Posted by Doug Pearson, a resident of the Blossom Valley neighborhood, on May 24, 2010 at 7:43 pm
This article indirectly mentions perhaps the most serious problem with Prop 13: it legislates the rate of inflation to be a maximum of 2%/year. This has not been as serious a problem in recent years (as property values headed down) as it was during the most recent housing boom but overall, since 1975, it has had the effect of reducing property tax's share of state and local tax revenue.
To keep tax revenue high enough to pay for needed programs, the state has resorted to increasing the sales tax--the most regressive tax we pay. Shamefully, the state now gets a higher percentage of its poorest citizens' income (10.2%) that it does of its richest citizens (7.4% after Federal tax offset). (See Web Link.)

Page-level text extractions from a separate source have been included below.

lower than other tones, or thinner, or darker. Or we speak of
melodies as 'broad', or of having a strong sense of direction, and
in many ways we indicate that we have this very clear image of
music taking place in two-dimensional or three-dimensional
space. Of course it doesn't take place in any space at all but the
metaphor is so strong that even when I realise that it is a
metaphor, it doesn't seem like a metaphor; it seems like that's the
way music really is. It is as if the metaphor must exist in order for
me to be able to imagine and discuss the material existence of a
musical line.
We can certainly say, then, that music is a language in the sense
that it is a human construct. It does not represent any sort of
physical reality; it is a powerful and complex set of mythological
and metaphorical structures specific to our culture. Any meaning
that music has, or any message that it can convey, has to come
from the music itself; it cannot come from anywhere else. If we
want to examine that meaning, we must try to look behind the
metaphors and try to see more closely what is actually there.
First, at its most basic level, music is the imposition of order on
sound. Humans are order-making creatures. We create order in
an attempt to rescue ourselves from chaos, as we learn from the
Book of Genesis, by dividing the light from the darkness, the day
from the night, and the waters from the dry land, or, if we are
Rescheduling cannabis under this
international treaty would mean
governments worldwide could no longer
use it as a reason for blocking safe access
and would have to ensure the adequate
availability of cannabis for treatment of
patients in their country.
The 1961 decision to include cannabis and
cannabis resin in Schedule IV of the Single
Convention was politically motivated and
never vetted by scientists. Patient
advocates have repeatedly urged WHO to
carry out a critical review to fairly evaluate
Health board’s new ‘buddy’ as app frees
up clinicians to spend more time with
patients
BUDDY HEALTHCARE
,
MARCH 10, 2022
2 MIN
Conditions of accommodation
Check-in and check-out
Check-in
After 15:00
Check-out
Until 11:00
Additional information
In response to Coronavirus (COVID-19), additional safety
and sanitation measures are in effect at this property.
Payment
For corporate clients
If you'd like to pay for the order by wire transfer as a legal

Posted by Steven Nelson, a resident of the Cuesta Park neighborhood, on May 24, 2010 at 8:32 pm
Even worse - our own Castro St. and 10X bigger Shoreline district have locked the rate of property tax 'inflation' to 0% (that's zero as in nada) when it comes to school General Fund revenue! This is what the budgets on these districts mean when they say 1969 "Frozen Base" assessment. This is not really a 'Sacramento problem' but as the Voice editorial stated several month's ago, a local political will problem. 5% of the Castro St. district general property tax goes to schools, 3% of the Shoreline general property tax goes to schools.